Honestly, it's rather depressing knowing that I can't go outside. On the other hand, I'm too tired, I'm not motivated and I just want to sit and read and snack on 'stuff' all day. What's wrong with that? Nothing really, except that I have no energy whatsoever. This is a good reason to sit on my butt. I can't go anywhere because I just don't have the energy. Heavy sigh....yawn...I think I'll wander into the bathroom and at least take a shower.
Holy cryin' out loud! Who's that? Another heavy sigh and the realization that it is me, myself and I that I see in the mirror looking back at moi. Art is a beautiful thing but becoming 'art' is not my goal in life. Guess what? The shower is going to happen quickly because nature calls and I don't mean the toilet. Time to get outside and attach myself to this dog for another drag around the park trails.
So I bundle up and grab the leash. The dog, by the way, is ecstatic. She doesn't care if it's -20 out there, she is a bowl full of enthusiasm. Blech. It's sloppy, wet and just plain ugly out. Here we go. Slop, slop, slop, out to the car. Of course there has to be a few mad rushes through puddles before my lovely creature decides she will jump onto the front seat. Whatever. My car has become the dog-mobile and I have accepted that fact after much kicking and screaming with each episode of irrepairable damage. Ugh. Where are we going? I end up on a drive through the country. Bless my canine's heart, she is thrilled to have some new scenery and of course the opportunity to howl at cows.
After some time we end up back where we started and drive to one of the lovely city parks for an afternoon of squirrel chasing. I utilize her sled-dog pulling abilities and mush her up a steep hill through the woods. She decides to stop and come back toward me, half way up, sending me spinning round the flimsy branch I caught just in time to keep myself from literally falling back and rolling down the hill. After much scrambling and laughter I encourage her to try again and up we go, to the top. My heart is in my throat and I release the leash, allowing her to be free while I stagger along wheezing. She embarks on an hour of mad dashes toward everything and anything that moves in her path, including many startled squirrels.
Soon I have forgotten how slovenly I was feeling earlier and I am jogging through the paths and gingerly tip-toeing through the tree roots. Still, I reminisce of being a semi-flat chested 18 year old, with no additional body fat, running at top speed through the trees. Alas, the jolt of my breasts, hitting bottom before they rise again in their attempt to meet the sky, brings me back to my current reality. Life in the woods is challenging when you're carting around the daily reminder of what you have sucked through your lips in the past 8 years. I feel as though there is a 30 pound slinky riding up and down my mid-section as I struggle to become remotely airborne. And did I mention my ankles and how they threaten to collapse each time my feet make contact with the earth? Upon my body's descent from what feels like a fall from the heavens the impact is excruciating. Why so many little, fragile bones in the feet and ankles? I will leave that for another day of musing.

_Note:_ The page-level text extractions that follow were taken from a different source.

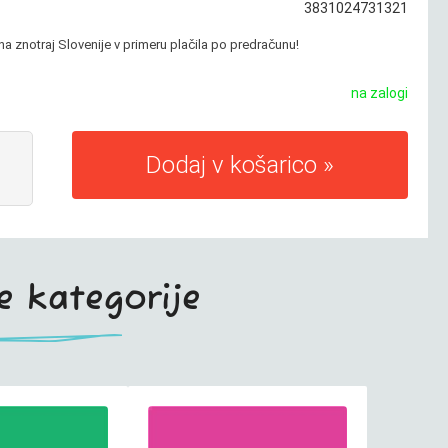
3831024731321
a znotraj Slovenije v primeru plačila po predračunu!
na zalogi
Dodaj v košarico
te kategorije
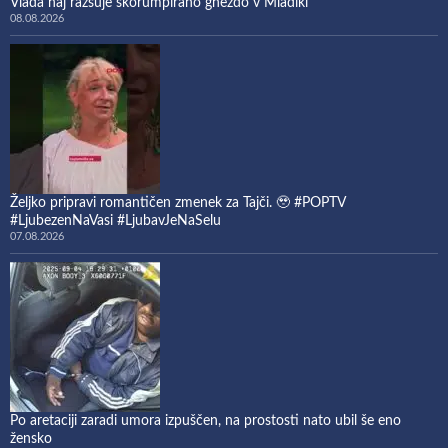
Vlada naj razsuje skorumpirano gnezdo v Mladiki
08.08.2026
Željko pripravi romantičen zmenek za Tajči. 🥹 #POPTV
#LjubezenNaVasi #LjubavJeNaSelu
07.08.2026
Po aretaciji zaradi umora izpuščen, na prostosti nato ubil še eno
žensko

When have I ever allowed anything to get in my way when I have set out to do something that I was determined to accomplish? I haven't. In fact, a couple of years back, before knowing I was severely anemic, I, bound and determined to see a mountain goat, up close and personal, hiked 5 miles straight up to the top of Alpine Lookout and 5 miles straight back down. Was it challenging? Sure. In fact I can remember gasping for breath to the point of being over wrought with emotion, feeling the surge of tears welling up inside of me. Knowing now that my body was not able to carry the oxygen that it needed, it all makes sense. But at the time, I was rather irritated and embarrassed that I was having a difficult time ascending the trail. But, I kept going. I was going to make it to the top of that mountain come hell or high water; and I did. Might I ad, my mountain goat was there to greet me and we had ourselves an up close and personal little chat.
You too, I can imagine, have brought to reality many of the dreams you've created. And without allowing anything to stop you. So why sit inside on a crappy day just because it is raining? The woods were lovely today. The scent of the earth and the crispness of the wind was exhilerating. The joy I felt watching my dog run maniacally about the trails was unmatched. And the rush of fresh air into my lungs accompanied by my pounding heart and the blood swimming through my body made me feel alive again; refreshed, enthused and happy to be on the planet. I also felt a sense of accomplishment. I jogged my body around and hopefully scared off some of that additional, complacent 'self' I have accumulated over the years.
So get up! Move around and stop letting the onset of winter bring you down. It IS cold out there. Corporate America was cold too. But you got up and did it every day. How did you survive it? You prepared. You dressed appropriately for the conditions and you didn't let the little stuff get in your way. You still have the strength to achieve your goals today. Being employed by an entity doesn't make you successful. But employing yourself and giving yourself the push you need to accomplish your own goals is what success is truly about. It's about feeling it; in the air, in the blood cursing through your veins and in your heart. Being alive can be magnificent. IF you choose to live.